3.9 The manufacturer reported that prucalopride was generally well tolerated and that the majority of adverse events in the clinical trials were mild or moderate. In PRU-INT-6, 80.8% of people in the prucalopride 2 mg arm reported at least one adverse event, compared with 66.0% in the placebo arm. The incidence of serious adverse events was 2.1% in both the prucalopride and placebo arms. The most frequently reported adverse events included headache, nausea and abdominal pain. The incidence of diarrhoea in the prucalopride 2 mg arm (13.0%) was more than twice that of the placebo arm (5.4%). The adverse event profiles in the PRU-USA-11 and PRU-USA-13 trials were similar to those in the PRU-INT-6 trial. The onset of these adverse events was most frequently reported on the day after the start of treatment ('day one') and the duration was short. The manufacturer reported that when day one was excluded from the analysis, the incidence of adverse events was comparable among the treatment groups.
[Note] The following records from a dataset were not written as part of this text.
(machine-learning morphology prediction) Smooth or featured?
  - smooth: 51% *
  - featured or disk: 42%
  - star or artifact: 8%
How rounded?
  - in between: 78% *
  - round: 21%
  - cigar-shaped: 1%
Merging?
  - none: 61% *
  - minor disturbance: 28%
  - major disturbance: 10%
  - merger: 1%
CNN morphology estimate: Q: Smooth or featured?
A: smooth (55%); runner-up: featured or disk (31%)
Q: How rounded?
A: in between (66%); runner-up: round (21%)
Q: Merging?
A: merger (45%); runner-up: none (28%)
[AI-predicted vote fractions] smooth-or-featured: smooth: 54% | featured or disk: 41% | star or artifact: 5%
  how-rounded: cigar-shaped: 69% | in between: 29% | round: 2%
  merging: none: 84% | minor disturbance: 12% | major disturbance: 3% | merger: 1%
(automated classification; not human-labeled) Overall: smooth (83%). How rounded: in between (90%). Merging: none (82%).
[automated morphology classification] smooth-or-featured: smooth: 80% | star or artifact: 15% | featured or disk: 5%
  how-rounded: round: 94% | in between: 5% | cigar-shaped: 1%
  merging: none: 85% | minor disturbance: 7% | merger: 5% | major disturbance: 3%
3.10 The manufacturer developed a decision analytic model based on patient-level data from the clinical trials. All data from the included trials, for men and women, were used in the model, however all analyses presented by the manufacturer were derived using data from women only. The model compared prucalopride 1 mg daily (for older women) and prucalopride 2 mg daily (for adult women) with placebo for up to 52 weeks. In both arms, bisacodyl as rescue medication was allowed, and if it was used, any bowel movements in the following 48 hours were not included in the analysis. In the base case, results were presented for all women (that is, adult women and older women). Treatment duration was 4 weeks, after which women could only continue treatment if they had three or more spontaneous complete bowel movements per week.
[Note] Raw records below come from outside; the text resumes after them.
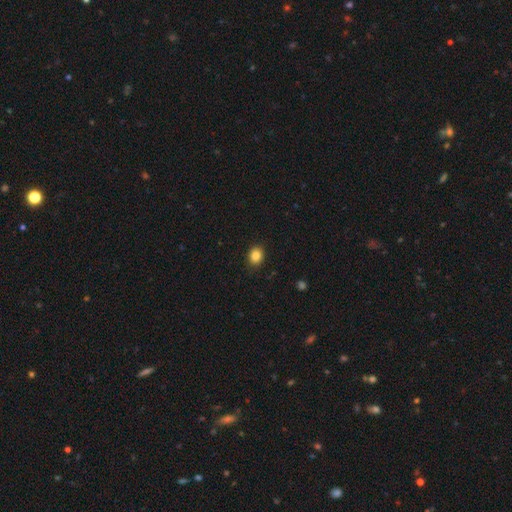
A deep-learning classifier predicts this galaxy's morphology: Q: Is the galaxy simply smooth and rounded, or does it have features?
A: smooth — 86%.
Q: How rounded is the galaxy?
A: round — 56%.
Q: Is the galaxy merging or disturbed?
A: none — 89%.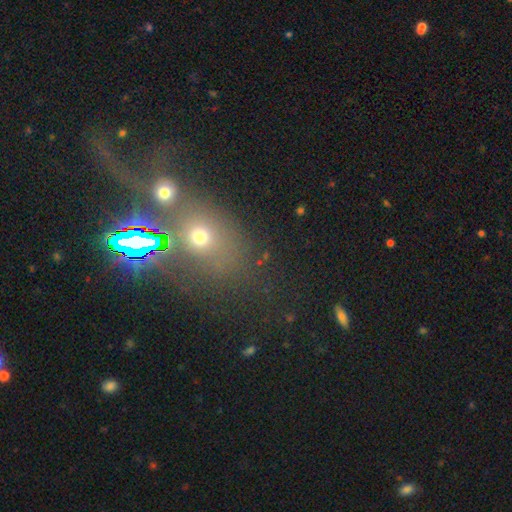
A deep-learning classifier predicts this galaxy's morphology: A star or artifact, not a galaxy (47%).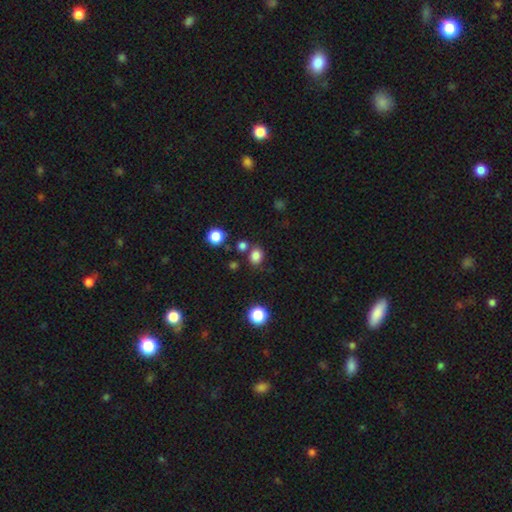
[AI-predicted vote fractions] Overall: smooth (81%). How rounded: round (61%; in between 38%). Merging: none (73%).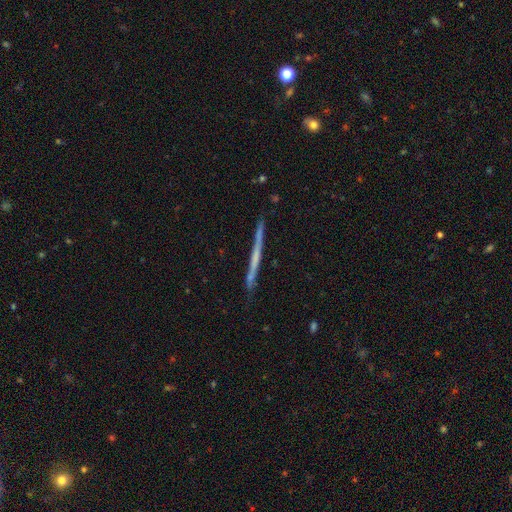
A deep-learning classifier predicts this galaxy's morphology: A featured or disk galaxy (59%) viewed edge-on (97%) with no central bulge (87%).

Vote fractions:
- Smooth or featured? featured or disk: 59% / smooth: 36% / star or artifact: 6%
- Edge-on disk? yes: 97% / no: 3%
- Edge-on bulge? none: 87% / rounded: 8% / boxy: 4%
- Merging? none: 87% / minor disturbance: 9% / merger: 2% / major disturbance: 2%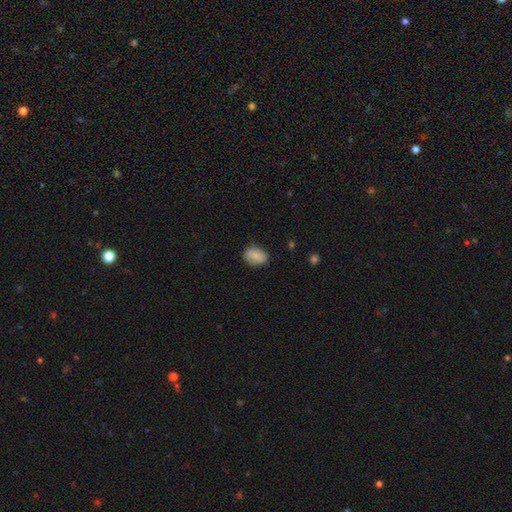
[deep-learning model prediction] Smooth or featured?
  - smooth: 83% *
  - featured or disk: 10%
  - star or artifact: 7%
How rounded?
  - in between: 78% *
  - round: 20%
  - cigar-shaped: 1%
Merging?
  - none: 80% *
  - minor disturbance: 16%
  - major disturbance: 3%
  - merger: 1%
3.11 Two additional analyses were presented. One incorporated data for adult women only and one incorporated data for older women only. For the first 12 weeks, the model for adult women included randomised controlled trial data for all women treated with prucalopride 2 mg. Additional observational trial data were incorporated up to a further 40 weeks after the initial trial period. The model in older women incorporated randomised controlled trial data for women treated with prucalopride 1 mg in the first 4 weeks followed by observational data for up to 1 year.

3.12 No discounting was applied in the model because both costs and utility values were modelled for 52 weeks. The only costs incorporated in the economic model were the list prices of prucalopride 2 mg (£2.13 per tablet) and prucalopride 1 mg (£1.38 per tablet). Costs and utility values for placebo plus rescue therapy were not included in the model. The manufacturer assumed that women would take their treatment for only part of the year (220 days). Adverse events and their associated costs were not included in the model. The manufacturer acknowledged that the rates of adverse events were comparable between prucalopride and placebo and therefore they considered that including these events would not affect the outcome of the analysis.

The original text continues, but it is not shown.